» Task to complete: Please write out exactly the lines of the data below from the line holding "contact@worldresearchawards.com" through the line holding "confirmed! She was", and leave out the rest.

BEGIN Data excerpts

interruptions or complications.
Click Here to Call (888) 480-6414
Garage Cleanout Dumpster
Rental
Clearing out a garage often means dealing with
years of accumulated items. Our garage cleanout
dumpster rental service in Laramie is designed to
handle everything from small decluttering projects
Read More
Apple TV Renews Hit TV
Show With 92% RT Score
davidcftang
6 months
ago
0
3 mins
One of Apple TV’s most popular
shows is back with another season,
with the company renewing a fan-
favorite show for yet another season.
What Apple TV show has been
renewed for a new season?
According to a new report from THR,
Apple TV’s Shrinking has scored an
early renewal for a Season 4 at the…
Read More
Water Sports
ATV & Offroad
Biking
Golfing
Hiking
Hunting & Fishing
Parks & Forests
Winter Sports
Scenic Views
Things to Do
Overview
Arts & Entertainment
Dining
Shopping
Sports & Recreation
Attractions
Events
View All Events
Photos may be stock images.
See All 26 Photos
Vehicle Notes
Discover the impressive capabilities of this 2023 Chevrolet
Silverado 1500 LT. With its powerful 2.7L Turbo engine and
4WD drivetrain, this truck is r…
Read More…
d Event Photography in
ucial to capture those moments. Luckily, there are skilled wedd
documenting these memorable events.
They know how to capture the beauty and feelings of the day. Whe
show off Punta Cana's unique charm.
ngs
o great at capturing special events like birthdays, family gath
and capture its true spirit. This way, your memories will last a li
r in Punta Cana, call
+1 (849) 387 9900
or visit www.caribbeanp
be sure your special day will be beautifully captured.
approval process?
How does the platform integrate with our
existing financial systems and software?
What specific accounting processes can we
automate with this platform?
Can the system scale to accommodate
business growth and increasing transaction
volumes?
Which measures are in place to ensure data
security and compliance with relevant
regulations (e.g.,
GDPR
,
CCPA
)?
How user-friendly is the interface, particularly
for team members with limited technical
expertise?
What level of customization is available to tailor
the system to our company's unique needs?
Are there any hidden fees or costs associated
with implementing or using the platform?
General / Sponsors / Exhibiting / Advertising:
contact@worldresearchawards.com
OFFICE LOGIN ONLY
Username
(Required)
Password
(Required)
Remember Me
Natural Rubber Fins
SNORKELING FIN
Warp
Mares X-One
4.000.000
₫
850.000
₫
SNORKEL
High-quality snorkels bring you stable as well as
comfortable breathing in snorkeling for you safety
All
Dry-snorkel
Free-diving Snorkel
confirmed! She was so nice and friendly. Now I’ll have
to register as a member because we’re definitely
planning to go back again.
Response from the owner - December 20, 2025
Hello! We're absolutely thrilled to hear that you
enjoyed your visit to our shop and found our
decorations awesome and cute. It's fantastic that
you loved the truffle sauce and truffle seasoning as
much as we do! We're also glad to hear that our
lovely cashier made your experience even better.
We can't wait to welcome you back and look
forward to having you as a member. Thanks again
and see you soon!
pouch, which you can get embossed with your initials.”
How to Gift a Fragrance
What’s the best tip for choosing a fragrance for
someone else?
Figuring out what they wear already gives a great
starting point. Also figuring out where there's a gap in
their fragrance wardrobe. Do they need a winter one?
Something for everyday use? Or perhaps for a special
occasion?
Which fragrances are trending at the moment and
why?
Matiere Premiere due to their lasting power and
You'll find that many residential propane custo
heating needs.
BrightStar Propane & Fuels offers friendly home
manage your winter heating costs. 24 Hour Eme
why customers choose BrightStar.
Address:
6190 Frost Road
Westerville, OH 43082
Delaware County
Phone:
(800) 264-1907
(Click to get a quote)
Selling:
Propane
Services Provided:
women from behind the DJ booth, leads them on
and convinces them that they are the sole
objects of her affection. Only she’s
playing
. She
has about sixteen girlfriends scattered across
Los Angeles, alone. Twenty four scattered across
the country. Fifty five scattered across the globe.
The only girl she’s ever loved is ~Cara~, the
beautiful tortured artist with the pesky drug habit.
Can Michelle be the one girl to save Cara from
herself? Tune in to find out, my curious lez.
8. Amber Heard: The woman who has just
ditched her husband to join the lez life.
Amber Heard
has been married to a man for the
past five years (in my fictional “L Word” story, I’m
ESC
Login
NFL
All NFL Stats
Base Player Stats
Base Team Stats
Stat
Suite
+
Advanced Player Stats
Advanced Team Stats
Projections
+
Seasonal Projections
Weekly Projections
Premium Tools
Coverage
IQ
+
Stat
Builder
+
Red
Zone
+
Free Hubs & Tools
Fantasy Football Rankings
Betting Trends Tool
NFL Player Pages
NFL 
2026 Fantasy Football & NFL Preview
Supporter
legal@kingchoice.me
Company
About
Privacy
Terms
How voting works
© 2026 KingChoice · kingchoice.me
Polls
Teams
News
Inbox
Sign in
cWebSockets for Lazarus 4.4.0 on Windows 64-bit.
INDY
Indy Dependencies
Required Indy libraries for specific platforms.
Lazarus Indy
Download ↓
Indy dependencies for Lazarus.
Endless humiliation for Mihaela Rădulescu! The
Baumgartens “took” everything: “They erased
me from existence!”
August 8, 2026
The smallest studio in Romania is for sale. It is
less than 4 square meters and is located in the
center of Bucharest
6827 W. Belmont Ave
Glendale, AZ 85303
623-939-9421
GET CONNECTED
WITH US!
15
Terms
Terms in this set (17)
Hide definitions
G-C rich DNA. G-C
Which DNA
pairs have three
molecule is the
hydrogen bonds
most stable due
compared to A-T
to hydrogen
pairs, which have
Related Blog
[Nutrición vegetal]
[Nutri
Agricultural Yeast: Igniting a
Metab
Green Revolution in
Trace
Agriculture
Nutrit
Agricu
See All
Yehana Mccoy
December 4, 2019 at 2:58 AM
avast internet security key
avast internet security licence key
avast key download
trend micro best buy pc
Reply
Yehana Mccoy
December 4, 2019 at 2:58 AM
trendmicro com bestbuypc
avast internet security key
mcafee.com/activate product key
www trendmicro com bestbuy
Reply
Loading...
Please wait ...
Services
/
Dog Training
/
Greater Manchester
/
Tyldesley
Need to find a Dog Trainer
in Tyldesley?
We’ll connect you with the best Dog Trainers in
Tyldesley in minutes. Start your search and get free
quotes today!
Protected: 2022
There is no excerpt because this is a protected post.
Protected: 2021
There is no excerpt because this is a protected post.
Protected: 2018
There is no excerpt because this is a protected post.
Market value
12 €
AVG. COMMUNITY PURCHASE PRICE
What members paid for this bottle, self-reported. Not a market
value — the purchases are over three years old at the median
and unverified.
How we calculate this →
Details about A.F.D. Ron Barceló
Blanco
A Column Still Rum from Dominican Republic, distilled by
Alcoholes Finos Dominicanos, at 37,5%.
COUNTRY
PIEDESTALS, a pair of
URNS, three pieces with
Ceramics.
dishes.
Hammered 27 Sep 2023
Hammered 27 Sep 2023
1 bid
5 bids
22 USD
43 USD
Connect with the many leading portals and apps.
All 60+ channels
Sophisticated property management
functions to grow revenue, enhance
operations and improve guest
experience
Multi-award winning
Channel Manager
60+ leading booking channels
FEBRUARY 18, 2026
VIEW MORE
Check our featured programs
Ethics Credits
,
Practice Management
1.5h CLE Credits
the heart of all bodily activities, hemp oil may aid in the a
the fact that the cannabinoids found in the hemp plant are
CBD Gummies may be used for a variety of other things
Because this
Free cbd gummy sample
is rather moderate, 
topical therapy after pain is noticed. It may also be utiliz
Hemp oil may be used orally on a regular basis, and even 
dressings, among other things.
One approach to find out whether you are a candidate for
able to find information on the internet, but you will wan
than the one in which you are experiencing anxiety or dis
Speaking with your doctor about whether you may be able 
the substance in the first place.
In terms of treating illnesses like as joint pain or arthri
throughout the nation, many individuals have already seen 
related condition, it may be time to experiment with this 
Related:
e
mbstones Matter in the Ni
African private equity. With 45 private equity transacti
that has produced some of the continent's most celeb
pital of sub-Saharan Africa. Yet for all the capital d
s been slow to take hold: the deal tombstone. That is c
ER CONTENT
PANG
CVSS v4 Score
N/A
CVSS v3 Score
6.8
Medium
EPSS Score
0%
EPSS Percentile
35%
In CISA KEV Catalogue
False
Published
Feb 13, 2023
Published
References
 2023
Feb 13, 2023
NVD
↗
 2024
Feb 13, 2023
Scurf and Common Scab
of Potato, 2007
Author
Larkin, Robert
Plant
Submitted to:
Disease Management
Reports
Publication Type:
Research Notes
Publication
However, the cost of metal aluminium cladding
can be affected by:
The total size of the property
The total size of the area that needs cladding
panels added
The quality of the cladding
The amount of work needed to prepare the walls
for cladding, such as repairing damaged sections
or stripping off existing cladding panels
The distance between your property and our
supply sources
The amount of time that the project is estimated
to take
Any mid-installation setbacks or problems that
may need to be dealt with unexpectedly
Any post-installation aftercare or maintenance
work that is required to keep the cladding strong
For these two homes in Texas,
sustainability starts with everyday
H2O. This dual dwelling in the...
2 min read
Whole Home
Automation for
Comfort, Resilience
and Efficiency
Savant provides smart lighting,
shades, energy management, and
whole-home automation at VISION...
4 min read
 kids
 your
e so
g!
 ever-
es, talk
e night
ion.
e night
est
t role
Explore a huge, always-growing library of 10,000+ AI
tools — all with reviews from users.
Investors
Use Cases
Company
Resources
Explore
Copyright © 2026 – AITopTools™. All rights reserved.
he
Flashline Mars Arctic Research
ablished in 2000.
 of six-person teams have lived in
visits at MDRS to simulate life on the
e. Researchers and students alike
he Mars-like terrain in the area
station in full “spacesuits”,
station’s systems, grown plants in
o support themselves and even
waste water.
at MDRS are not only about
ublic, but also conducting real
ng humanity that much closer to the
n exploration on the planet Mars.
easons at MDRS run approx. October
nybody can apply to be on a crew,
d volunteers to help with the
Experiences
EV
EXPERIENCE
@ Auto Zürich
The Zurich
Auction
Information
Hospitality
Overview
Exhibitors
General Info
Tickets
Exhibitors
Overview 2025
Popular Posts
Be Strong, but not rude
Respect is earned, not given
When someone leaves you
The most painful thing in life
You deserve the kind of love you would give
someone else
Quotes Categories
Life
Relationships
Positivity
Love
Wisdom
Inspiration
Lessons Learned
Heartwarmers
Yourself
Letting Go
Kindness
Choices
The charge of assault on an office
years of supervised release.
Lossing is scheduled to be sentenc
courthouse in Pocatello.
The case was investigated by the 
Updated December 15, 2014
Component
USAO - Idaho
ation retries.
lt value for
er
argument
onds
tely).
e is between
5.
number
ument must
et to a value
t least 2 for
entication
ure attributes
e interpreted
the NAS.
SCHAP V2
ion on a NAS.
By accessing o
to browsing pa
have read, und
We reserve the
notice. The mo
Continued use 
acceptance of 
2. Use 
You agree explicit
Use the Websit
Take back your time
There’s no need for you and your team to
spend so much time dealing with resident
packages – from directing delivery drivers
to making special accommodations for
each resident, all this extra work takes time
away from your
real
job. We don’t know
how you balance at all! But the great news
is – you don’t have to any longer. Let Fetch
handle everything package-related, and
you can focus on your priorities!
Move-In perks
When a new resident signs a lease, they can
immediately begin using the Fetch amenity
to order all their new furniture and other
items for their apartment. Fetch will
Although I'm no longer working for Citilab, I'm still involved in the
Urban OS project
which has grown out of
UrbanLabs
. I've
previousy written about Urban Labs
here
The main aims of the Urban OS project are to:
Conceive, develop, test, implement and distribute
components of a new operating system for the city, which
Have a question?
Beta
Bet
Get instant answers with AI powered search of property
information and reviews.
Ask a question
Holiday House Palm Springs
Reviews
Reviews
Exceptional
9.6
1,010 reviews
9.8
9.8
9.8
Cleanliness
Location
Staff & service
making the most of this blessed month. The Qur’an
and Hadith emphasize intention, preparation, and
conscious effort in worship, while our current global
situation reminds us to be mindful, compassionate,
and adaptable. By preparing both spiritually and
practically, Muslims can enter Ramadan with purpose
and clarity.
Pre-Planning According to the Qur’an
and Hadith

END Data excerpts

» Finished exercise:
contact@worldresearchawards.com
OFFICE LOGIN ONLY
Username
(Required)
Password
(Required)
Remember Me
Natural Rubber Fins
SNORKELING FIN
Warp
Mares X-One
4.000.000
₫
850.000
₫
SNORKEL
High-quality snorkels bring you stable as well as
comfortable breathing in snorkeling for you safety
All
Dry-snorkel
Free-diving Snorkel
confirmed! She was so nice and friendly. Now I’ll have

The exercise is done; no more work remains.